In effetti, quest’ultima circolare rafforza un processo di progressiva chiusura dei reparti detentivi inaugurato con un’altra circolare del 2022, la quale, nel “rilanciare” regime e trattamento penitenziario, poneva di fatto fine alla pur positiva esperienza della “sorveglianza dinamica” introdotta per le sezioni di bassa e media sicurezza nel 2013, sulla base del principio per cui «la vita del detenuto normalmente deve svolgersi al di fuori delle celle». In base a quel regime, le celle rimanevano aperte per gran parte del giorno, consentendo lo svolgimento di attività e una maggiore socialità all’interno delle sezioni; in quel modo l’Italia aveva risposto alle condanne disposte dalla Corte europea dei diritti dell’uomo per il trattamento inumano e degradante che il sovraffollamento penitenziario infliggeva alle persone detenute.
La circolare attuale chiude di fatto quell’esperienza e c’è il fondato timore che finisca per far chiudere le celle per gran parte del tempo e per la maggior parte delle persone detenute.

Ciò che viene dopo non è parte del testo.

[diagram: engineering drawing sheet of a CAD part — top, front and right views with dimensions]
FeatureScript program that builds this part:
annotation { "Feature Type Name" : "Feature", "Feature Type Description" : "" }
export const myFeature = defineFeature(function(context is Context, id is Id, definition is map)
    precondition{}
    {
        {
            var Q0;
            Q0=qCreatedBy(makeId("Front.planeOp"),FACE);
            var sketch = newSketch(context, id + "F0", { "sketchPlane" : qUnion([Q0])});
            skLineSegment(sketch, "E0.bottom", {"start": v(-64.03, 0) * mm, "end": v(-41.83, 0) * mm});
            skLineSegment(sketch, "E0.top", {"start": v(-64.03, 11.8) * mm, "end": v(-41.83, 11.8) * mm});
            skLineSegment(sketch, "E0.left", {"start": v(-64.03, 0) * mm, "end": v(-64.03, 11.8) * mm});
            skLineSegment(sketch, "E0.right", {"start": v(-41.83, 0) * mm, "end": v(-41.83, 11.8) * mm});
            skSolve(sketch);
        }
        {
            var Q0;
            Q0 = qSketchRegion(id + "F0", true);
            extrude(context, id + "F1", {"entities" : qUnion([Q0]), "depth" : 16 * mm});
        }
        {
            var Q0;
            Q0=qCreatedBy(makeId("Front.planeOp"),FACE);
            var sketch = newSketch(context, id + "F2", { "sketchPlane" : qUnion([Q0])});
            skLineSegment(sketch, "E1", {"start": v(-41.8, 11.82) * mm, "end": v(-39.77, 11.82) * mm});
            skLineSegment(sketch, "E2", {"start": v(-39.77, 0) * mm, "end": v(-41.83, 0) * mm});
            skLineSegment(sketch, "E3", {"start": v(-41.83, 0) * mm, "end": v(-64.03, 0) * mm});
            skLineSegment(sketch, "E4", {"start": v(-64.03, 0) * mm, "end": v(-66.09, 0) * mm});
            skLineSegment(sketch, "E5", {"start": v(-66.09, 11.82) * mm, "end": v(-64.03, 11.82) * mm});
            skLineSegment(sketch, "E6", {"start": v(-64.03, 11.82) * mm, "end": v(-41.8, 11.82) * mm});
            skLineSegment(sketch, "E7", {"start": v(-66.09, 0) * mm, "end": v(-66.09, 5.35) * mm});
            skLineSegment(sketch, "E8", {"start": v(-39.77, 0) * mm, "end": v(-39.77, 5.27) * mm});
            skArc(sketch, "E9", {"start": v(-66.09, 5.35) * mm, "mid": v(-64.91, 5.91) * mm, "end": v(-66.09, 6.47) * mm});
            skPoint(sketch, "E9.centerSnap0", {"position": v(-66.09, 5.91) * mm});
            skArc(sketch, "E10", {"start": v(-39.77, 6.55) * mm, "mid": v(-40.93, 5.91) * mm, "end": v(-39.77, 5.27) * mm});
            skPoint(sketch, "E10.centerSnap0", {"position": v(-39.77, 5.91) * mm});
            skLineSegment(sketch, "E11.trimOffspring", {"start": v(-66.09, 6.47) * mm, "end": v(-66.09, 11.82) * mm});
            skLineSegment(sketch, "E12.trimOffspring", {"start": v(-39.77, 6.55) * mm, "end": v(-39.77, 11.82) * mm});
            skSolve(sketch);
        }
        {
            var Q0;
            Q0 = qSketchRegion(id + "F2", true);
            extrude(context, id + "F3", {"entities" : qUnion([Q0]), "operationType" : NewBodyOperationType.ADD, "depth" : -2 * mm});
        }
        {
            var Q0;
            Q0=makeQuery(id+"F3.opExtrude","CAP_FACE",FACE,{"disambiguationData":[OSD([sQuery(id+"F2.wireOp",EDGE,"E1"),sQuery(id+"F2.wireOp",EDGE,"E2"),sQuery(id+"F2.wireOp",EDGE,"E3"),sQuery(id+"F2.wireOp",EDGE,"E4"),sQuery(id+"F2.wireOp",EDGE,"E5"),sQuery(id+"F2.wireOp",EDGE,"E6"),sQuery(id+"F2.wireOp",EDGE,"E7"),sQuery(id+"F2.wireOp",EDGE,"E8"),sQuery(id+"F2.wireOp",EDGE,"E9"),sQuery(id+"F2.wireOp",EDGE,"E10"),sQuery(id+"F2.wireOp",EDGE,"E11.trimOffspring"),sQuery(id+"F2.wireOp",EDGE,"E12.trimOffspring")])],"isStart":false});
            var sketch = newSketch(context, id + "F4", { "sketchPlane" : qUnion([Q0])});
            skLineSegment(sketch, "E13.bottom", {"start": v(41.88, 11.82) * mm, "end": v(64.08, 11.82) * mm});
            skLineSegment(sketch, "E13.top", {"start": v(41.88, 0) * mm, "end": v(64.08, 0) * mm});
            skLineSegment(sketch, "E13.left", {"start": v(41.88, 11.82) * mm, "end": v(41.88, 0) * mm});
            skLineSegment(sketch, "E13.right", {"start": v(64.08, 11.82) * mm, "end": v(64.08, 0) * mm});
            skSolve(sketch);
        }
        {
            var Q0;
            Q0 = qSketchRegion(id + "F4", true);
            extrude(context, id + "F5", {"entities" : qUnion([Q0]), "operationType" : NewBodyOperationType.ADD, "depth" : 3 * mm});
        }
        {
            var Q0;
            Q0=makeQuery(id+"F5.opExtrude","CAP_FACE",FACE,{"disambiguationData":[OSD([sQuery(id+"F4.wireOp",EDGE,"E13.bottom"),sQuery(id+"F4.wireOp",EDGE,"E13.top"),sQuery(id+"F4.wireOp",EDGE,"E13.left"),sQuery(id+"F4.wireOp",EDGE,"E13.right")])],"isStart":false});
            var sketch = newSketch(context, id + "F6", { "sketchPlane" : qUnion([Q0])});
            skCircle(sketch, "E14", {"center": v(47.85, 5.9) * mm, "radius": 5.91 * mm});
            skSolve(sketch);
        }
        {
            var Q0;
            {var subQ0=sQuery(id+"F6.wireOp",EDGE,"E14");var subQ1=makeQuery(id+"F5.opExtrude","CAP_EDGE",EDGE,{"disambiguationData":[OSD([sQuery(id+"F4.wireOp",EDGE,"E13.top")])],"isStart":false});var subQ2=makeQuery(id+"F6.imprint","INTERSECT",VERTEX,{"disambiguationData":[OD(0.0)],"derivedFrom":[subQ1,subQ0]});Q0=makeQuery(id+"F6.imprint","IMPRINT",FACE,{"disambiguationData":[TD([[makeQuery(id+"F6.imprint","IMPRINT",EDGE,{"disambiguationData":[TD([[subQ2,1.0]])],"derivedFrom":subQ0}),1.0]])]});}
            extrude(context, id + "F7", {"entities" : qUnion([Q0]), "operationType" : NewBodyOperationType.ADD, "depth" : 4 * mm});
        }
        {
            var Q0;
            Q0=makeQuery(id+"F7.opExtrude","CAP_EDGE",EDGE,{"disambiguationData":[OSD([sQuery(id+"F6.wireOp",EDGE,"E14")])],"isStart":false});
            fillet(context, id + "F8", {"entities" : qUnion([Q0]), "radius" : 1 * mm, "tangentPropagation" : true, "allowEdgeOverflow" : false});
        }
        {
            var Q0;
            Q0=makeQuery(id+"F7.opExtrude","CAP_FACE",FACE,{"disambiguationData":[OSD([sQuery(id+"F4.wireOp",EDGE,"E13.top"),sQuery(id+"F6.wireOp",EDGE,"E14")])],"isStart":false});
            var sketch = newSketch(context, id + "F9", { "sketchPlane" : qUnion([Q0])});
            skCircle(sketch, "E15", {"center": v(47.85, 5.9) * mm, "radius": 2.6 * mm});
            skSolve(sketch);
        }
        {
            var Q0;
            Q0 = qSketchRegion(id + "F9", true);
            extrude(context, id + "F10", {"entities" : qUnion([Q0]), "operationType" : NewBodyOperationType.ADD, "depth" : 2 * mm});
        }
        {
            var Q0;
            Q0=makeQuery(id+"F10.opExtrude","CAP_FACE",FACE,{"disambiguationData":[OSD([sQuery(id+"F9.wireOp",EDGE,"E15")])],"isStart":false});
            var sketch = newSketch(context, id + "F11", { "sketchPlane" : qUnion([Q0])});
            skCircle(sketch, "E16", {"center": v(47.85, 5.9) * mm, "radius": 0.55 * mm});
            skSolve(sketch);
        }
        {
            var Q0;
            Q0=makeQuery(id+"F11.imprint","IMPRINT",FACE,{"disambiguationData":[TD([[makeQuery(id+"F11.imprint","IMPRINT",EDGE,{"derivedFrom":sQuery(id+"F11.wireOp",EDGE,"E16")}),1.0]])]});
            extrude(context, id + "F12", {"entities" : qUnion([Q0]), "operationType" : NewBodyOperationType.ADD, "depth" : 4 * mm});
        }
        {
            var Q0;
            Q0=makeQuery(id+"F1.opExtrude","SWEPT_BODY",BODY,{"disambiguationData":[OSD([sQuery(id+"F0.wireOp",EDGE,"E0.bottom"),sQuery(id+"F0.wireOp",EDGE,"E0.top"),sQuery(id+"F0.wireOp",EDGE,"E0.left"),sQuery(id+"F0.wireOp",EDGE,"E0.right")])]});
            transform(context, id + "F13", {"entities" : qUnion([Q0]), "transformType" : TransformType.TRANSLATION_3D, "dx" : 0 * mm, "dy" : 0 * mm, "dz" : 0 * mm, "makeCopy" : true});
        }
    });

Già se ne ha avvisaglia in alcuni istituti, con le prime attività sospese per mancanza dell’autorizzazione del Dap. Nella situazione di sovraffollamento e tensione in cui versano le carceri italiane, è forte il timore che questo ulteriore passo verso una gestione sicuritaria degli istituti penitenziari, già perseguita da precedenti provvedimenti del governo, per esempio negli ultimi “pacchetti sicurezza”, finisca per accrescere il malessere delle persone detenute e per far aumentare i gesti di insofferenza, individuali e collettivi.
Nel frattempo, in attesa di una nuova sentenza della Corte europea (chiamata di nuovo a pronunciarsi su un regime di detenzione che assomiglia sempre di più a un trattamento inumano e degradante) e a dieci mesi dall’apertura della Porta Santa giubilare nel carcere di Rebibbia a Roma, 69 persone detenute si sono suicidate. Triste sigillo del naufragio, proprio mentre si approssima il 14 dicembre, Giubileo dei detenuti, delle pur timide proposte tese a ridurre l’affollamento carcerario nel nostro Paese.